Tatsächlich sind die Erkältungsviren in diesem Jahr besonders hartnäckig, vor allem aber sind mehrere Varianten im Umlauf. "Es gibt Patienten, die sich bereits zum dritten Mal in diesem Winter einen Infekt eingefangen haben", berichtet eine Hausärztin. Charakteristisch für den zurzeit grassierenden Stamm seien neben Reizhusten, Schnupfen und hohem Fieber vor allem massive Gliederschmerzen und Schüttelfrost. Und anders als bei kleineren Infekten, die meist nach einer Woche abgeklungen seien, würden Betroffene zurzeit zwei Wochen und länger flach liegen.

Auch viele Pflegekräfte fallen aus

Die Krankenhäuser im Land stellen die hohen Krankenstände gleich doppelt vor Probleme. Die Notfall-Sprechstunden sind allerorts überlaufen, in vielen Häusern die Stationen mit echten Grippe-Kranken voll. "Erschwerend kommt hinzu, dass wir zurzeit ebenfalls hohe Krankenstände beim medizinischen und pflegenden Personal durch Erkältungskrankheiten haben", sagt Oliver Grieve vom Universitätsklinikum Schleswig-Holstein.

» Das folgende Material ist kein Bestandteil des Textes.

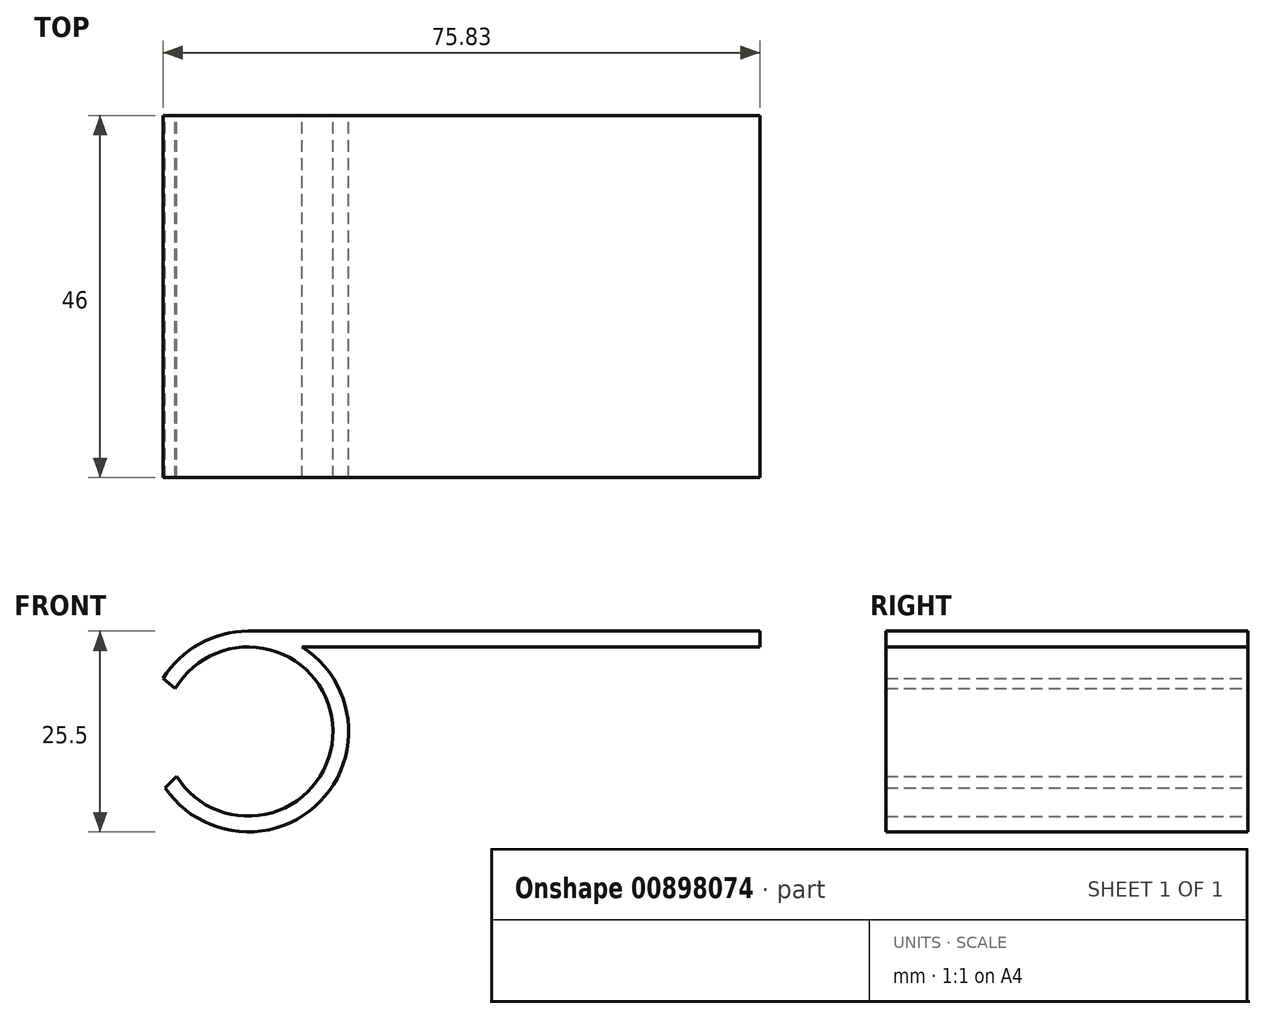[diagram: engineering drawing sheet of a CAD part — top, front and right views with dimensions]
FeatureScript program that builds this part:
annotation { "Feature Type Name" : "Feature", "Feature Type Description" : "" }
export const myFeature = defineFeature(function(context is Context, id is Id, definition is map)
    precondition{}
    {
        {
            var Q0;
            Q0=qCreatedBy(makeId("Front.planeOp"),FACE);
            var sketch = newSketch(context, id + "F0", { "sketchPlane" : qUnion([Q0])});
            skArc(sketch, "E0", {"start": v(-15.6, 32.1) * mm, "mid": v(4.28, 37.92) * mm, "end": v(-15.73, 43.23) * mm});
            skArc(sketch, "E1", {"start": v(-17.02, 30.64) * mm, "mid": v(2.67, 28.89) * mm, "end": v(0.39, 48.53) * mm});
            skLineSegment(sketch, "E2", {"start": v(0.39, 48.53) * mm, "end": v(58.53, 48.53) * mm});
            skLineSegment(sketch, "E3", {"start": v(58.53, 48.53) * mm, "end": v(58.53, 50.53) * mm});
            skLineSegment(sketch, "E4", {"start": v(58.53, 50.53) * mm, "end": v(-6.47, 50.53) * mm});
            skLineSegment(sketch, "E5", {"start": v(-15.6, 32.1) * mm, "end": v(-17.02, 30.64) * mm});
            skLineSegment(sketch, "E6", {"start": v(-15.73, 43.23) * mm, "end": v(-17.3, 44.5) * mm});
            skArc(sketch, "E7.trimOffspring", {"start": v(-6.47, 50.53) * mm, "mid": v(-12.66, 48.92) * mm, "end": v(-17.3, 44.5) * mm});
            skSolve(sketch);
        }
        {
            var Q0;
            Q0=makeQuery(id+"F0.imprint","IMPRINT",FACE,{"disambiguationData":[TD([[makeQuery(id+"F0.imprint","IMPRINT",EDGE,{"derivedFrom":sQuery(id+"F0.wireOp",EDGE,"E0")}),-1.0]])]});
            extrude(context, id + "F1", {"entities" : qUnion([Q0]), "depth" : 46 * mm, "offsetDistance" : 25 * mm});
        }
    });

Wer krank ist, sollte zu Hause bleiben

Arbeitnehmer, die krank sind, sollten auch tatsächlich zu Hause bleiben und nicht aus falscher Tapferkeit ins Büro fahren. "Die Gefahr ist einfach zu groß, dass Kollegen ebenfalls angesteckt werden und ausfallen", sagt Sebastian Schulze.